I opened it up to see my photo—a head and shoulder shot of me in all my scarred glory. I winced at the sight. I tried never to look at myself in bright light and here I was, completely exposed, with my crackled skin and messed-up eyelid prominently displayed. A monster. I knew I had never posed for this photo. How did they get it?
Russ anticipated my question. He leaned in close. “It was done by a team that specializes in forging documents. They took your student photo from when you lived in Illinois, and then aged you.” He hesitated for an instant before plunging ahead. “They apparently used your hospital records to find out how to show your injury.”
“Oh.” To take my mind off my hideousness, I looked at the rest of the passport. They kept my first name, but changed the rest. I was now Nadia Josephine Barlow. It sounded like a family name from the Wild West. The Barlow gang. The rest of the Barlow family would be bank robbers and cattle thieves. I’d be the sister who got burned when a kerosene lamp exploded. While my brothers and cousins were out causing mayhem, I’d stay hidden at home doing housework and slopping the hogs. Nadia Josephine Barlow. That was my new identity. At least I got to keep Nadia.
“What was the thing you were going to say?” Russ asked.

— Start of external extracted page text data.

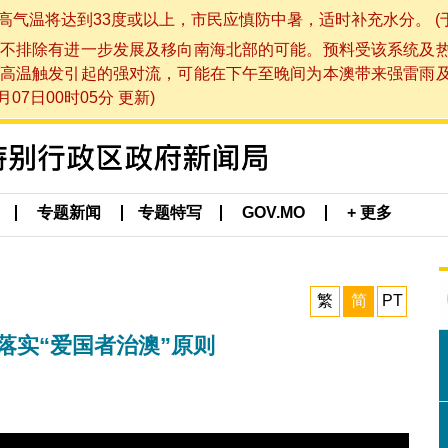
将达到33度或以上，市民应慎防中暑，适时补充水分。 (于 202
不排除有进一步发展及移向南海北部的可能。预料受该系统及
高温触发引起的强对流，可能在下午至晚间为本澳带来强雷雨
07日00时05分 更新)
专题新闻
专题特写
GOV.MO
+ 更多
繁
简
PT
落实“爱国者治澳”原则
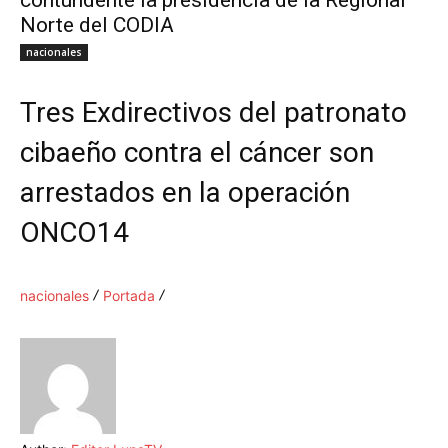
contundente la presidencia de la Regional
Norte del CODIA
nacionales
Tres Exdirectivos del patronato
cibaeño contra el cáncer son
arrestados en la operación
ONCO14
nacionales
Portada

I sat up straight, suddenly cheered at the thought of finally getting to ask. “It’s about my face.” I’d practiced what I’d say to him so many times that it all tumbled out in hurried whispers—how the scars had improved the last time he’d touched my face and how I thought he could do it again if he tried. “So would you?” I asked. “Try it again, I mean?” I looked up at him, searching his face for a reaction. I sensed reluctance on his part that surprised me. Why wouldn’t he want to help? It couldn’t be that he was afraid to try. Anyone who came to my house to convince my parents to let me go on this trip couldn’t be afraid of much.
He shook his head almost imperceptibly. “I’d like to, Nadia, I really would. It’s just—” he gestured to the passport in my hand. “If I heal your scars you won’t match the photo anymore.”
I hadn’t thought of that. How closely did people look at your passport anyway? “Would anyone even notice?”
“Maybe, maybe not. Best not to chance it. We don’t want to attract attention,” he said. “Keeping a low profile is essential, they say. A matter of life and death.”
Disappointment welled up inside me. “But couldn’t we explain it by saying I got my face fixed since the photo was taken? Lots of people change their appearance all the time. They color their hair, gain weight, lose weight…”
Russ shook his head. “I wouldn’t want to put you at risk.”
I blinked back tears and jerked the hood up over my head. My world view narrowed once again.